What happened
Veteran rock group U2 has signed a 12-year contract with Live Nation Inc., giving the company control of the band’s merchandising, touring, and digital and branding rights. U2 will maintain their recording and publishing relationship with Universal Music Group. Although financial terms of the deal haven’t been revealed, it has been estimated to be in the $100 million range. (Reuters)
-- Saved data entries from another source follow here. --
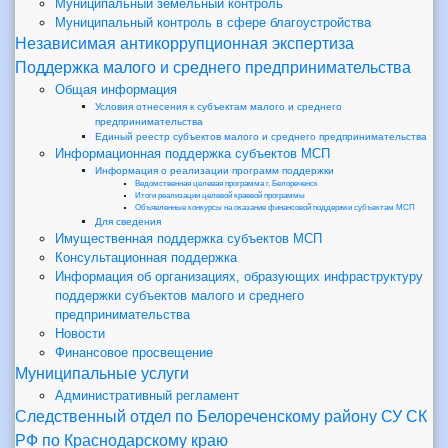
Муниципальный земельный контроль
Муниципальный контроль в сфере благоустройства
Независимая антикоррупционная экспертиза
Поддержка малого и среднего предпринимательства
Общая информация
Условия отнесения к субъектам малого и среднего
предпринимательства
Единый реестр субъектов малого и среднего предпринимательства
Информационная поддержка субъектов МСП
Информация о реализации программ поддержки
Ведомственная целевая программа г. Белореченск
Итоги реализации целевой краевой программы
Объявленные конкурсы на оказание финансовой поддержки субъектам МСП
Для сведения
Имущественная поддержка субъектов МСП
Консультационная поддержка
Информация об организациях, образующих инфраструктуру
поддержки субъектов малого и среднего
предпринимательства
Новости
Финансовое просвещение
Муниципальные услуги
Административный регламент
Следственный отдел по Белореченскому району СУ СК
РФ по Краснодарскому краю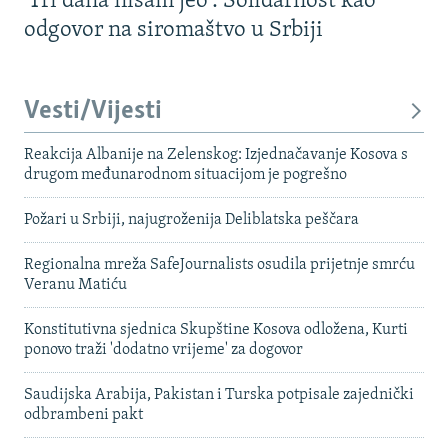
'Tri dana nisam jeo': Solidarnost kao
odgovor na siromaštvo u Srbiji
Vesti/Vijesti
Reakcija Albanije na Zelenskog: Izjednačavanje Kosova s ​​
drugom međunarodnom situacijom je pogrešno
Požari u Srbiji, najugroženija Deliblatska peščara
Regionalna mreža SafeJournalists osudila prijetnje smrću
Veranu Matiću
Konstitutivna sjednica Skupštine Kosova odložena, Kurti
ponovo traži 'dodatno vrijeme' za dogovor
Saudijska Arabija, Pakistan i Turska potpisale zajednički
odbrambeni pakt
What the commentators said
Live Nation made a smart deal with U2, said Rick Aristotle Munarriz in the blog The Motley Fool, especially by excluding “record label distribution” for the band. Live Nation understands that “established artists like Madonna”—who also teamed up with the company recently—“and U2 rarely duplicate the commercial success they achieved in their prime,” but they’re still “compelling on stage.” Plus, fans still want to hear artists “perform their classics,” so a band like U2 doesn’t “need to have another hit record between now and 2020 to fill up stadiums.”
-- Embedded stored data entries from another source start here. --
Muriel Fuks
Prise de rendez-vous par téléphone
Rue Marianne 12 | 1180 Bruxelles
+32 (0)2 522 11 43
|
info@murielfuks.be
U2 obviously knows what it’s doing, too, said Ciar Byrne in The Independent. This is “the direction in which the music industry is heading. As income from CD sales declines and pirate downloads eat up profits, artists are starting to realize that the money lies in touring and merchandising.” And the Rolling Stones might be next to sign up: Rumor has it that Live Nation might try to “woo” them “when their current contract with EMI expires in June.”

Aren’t the members of U2 getting a little old for this? said Stuart Heritage in the blog Hecklerspray. “You’d think that they’d be planning to kick the whole music thing in the head” by now. Wouldn’t they rather be “saving Africa or ending poverty or halting climate change” or something? Now we have to endure “12 more years” of them “flying around the world and being all smug and singing their rubbish songs.” “Warning” to Live Nation: Don’t even “think about talking to Bon Jovi.”